Maryland coach Cindy Timchal said Nelson's emergence as the team's leading goal-scorer has come with experience.
"As a captain and a senior, it's only fitting that you take on that role," Timchal said. "Being under pressure all the time is something you have to get used to. Cathy has the ability to run the attack and perform under pressure."
Nelson has scored five or more goals three times this season, including five in a 14-11 victory over No. 6 James Madison (11-7), the Terps' opponent in today's 1 p.m. NCAA tournament quarterfinal game at Ludwig Field.
The Dukes, who have beaten the Terps (15-3) only once in 26 meetings, have a healthy respect for Nelson's ability.
"Cathy's a real quick player," said James Madison's Megan Riley, a South River graduate who played with Nelson on the Chesapeake Schoolgirl team in 1994.
"She comes up with tricky shots you don't expect and she's not afraid to shoot from anywhere, which is a great quality," Riley said.

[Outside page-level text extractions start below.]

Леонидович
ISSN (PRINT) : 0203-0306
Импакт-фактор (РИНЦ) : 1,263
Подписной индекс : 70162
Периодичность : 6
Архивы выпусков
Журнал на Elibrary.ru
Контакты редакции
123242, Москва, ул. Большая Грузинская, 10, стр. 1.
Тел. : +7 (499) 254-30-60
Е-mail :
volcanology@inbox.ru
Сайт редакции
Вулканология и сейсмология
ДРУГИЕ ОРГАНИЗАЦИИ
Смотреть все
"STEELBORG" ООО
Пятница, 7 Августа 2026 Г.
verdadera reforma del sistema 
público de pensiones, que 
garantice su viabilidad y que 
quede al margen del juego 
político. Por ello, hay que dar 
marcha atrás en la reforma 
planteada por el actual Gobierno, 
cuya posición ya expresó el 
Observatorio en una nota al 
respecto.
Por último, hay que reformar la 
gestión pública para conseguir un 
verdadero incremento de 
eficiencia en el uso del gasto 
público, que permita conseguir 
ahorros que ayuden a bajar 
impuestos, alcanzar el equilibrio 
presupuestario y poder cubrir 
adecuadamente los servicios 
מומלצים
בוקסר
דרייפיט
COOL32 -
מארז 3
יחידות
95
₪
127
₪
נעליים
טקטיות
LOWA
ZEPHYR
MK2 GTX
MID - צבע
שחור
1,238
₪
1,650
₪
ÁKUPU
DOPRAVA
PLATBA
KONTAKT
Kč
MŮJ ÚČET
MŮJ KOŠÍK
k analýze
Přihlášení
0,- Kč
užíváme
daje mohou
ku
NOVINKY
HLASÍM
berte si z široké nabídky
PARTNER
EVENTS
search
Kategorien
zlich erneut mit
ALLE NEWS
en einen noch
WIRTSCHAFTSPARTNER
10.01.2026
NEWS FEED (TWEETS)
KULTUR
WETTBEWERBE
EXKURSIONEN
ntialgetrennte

Even as a freshman, Nelson's ability was obvious. She scored three goals in the 13-5 national championship victory over Princeton that started the Terps' unprecedented string of three NCAA titles.
"She's always been good," Timchal said. "It was a just matter of her playing lacrosse and having fun, because then she started to be creative and take some risks. She has incredible stick-handling ability. That's where her creativity comes from."
Since her days at Mount Hebron High School, Nelson has been an artistic attacker. While leading the Vikings to three straight state titles, she broke school and state tournament scoring records.
Back then, her combination of decision-making ability and stick skills put her in a class by herself. She was named All-Metro Player of the Year in 1994 from an impressive field that included several other current college superstars, such as Virginia's Peggy Boutilier and Princeton's Cristi Samaras.
The climb from Mount Hebron to Maryland wasn't steep for Nelson. She started all 17 games and scored 20 goals as a freshman.
She has started every game of her college career and now ranks fifth on the Terps' all-time points list with 202 and eighth in goals with 131.
Nelson's star continued to rise every year. She not only leads the Terps in goals this season, but her 68 points rank second behind senior midfielder Sascha Newmarch's 80.